### RECORDS FOR THE EXERCISE
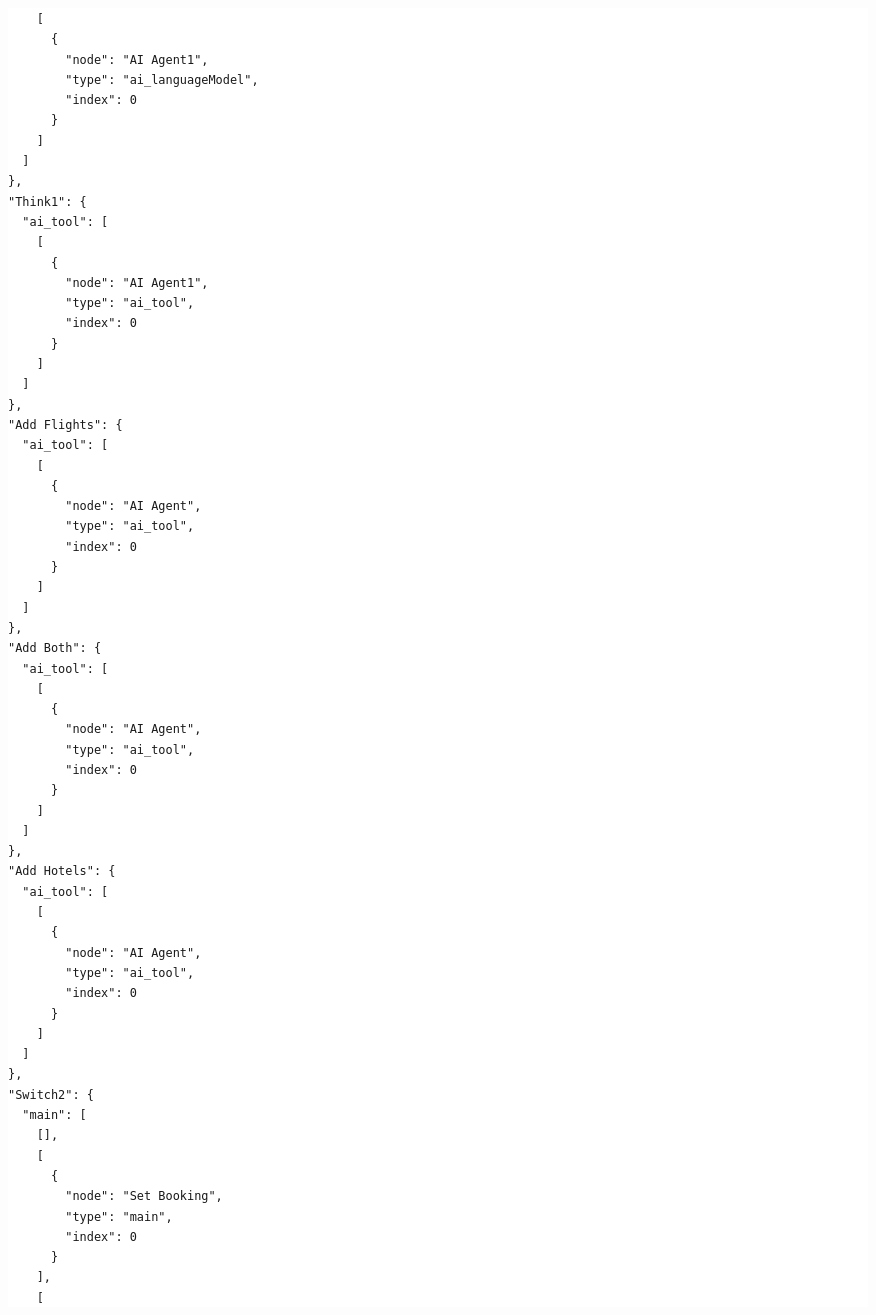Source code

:         [
          {
            "node": "AI Agent1",
            "type": "ai_languageModel",
            "index": 0
          }
        ]
      ]
    },
    "Think1": {
      "ai_tool": [
        [
          {
            "node": "AI Agent1",
            "type": "ai_tool",
            "index": 0
          }
        ]
      ]
    },
    "Add Flights": {
      "ai_tool": [
        [
          {
            "node": "AI Agent",
            "type": "ai_tool",
            "index": 0
          }
        ]
      ]
    },
    "Add Both": {
      "ai_tool": [
        [
          {
            "node": "AI Agent",
            "type": "ai_tool",
            "index": 0
          }
        ]
      ]
    },
    "Add Hotels": {
      "ai_tool": [
        [
          {
            "node": "AI Agent",
            "type": "ai_tool",
            "index": 0
          }
        ]
      ]
    },
    "Switch2": {
      "main": [
        [],
        [
          {
            "node": "Set Booking",
            "type": "main",
            "index": 0
          }
        ],
        [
######
§ **PROBLEM DESCRIPTION**:
Could you reproduce every line of the records above word for word, leaving the pictures out of your answer?

§ **RESPONSE TO THIS EXERCISE**:
Source code

:         [
          {
            "node": "AI Agent1",
            "type": "ai_languageModel",
            "index": 0
          }
        ]
      ]
    },
    "Think1": {
      "ai_tool": [
        [
          {
            "node": "AI Agent1",
            "type": "ai_tool",
            "index": 0
          }
        ]
      ]
    },
    "Add Flights": {
      "ai_tool": [
        [
          {
            "node": "AI Agent",
            "type": "ai_tool",
            "index": 0
          }
        ]
      ]
    },
    "Add Both": {
      "ai_tool": [
        [
          {
            "node": "AI Agent",
            "type": "ai_tool",
            "index": 0
          }
        ]
      ]
    },
    "Add Hotels": {
      "ai_tool": [
        [
          {
            "node": "AI Agent",
            "type": "ai_tool",
            "index": 0
          }
        ]
      ]
    },
    "Switch2": {
      "main": [
        [],
        [
          {
            "node": "Set Booking",
            "type": "main",
            "index": 0
          }
        ],
        [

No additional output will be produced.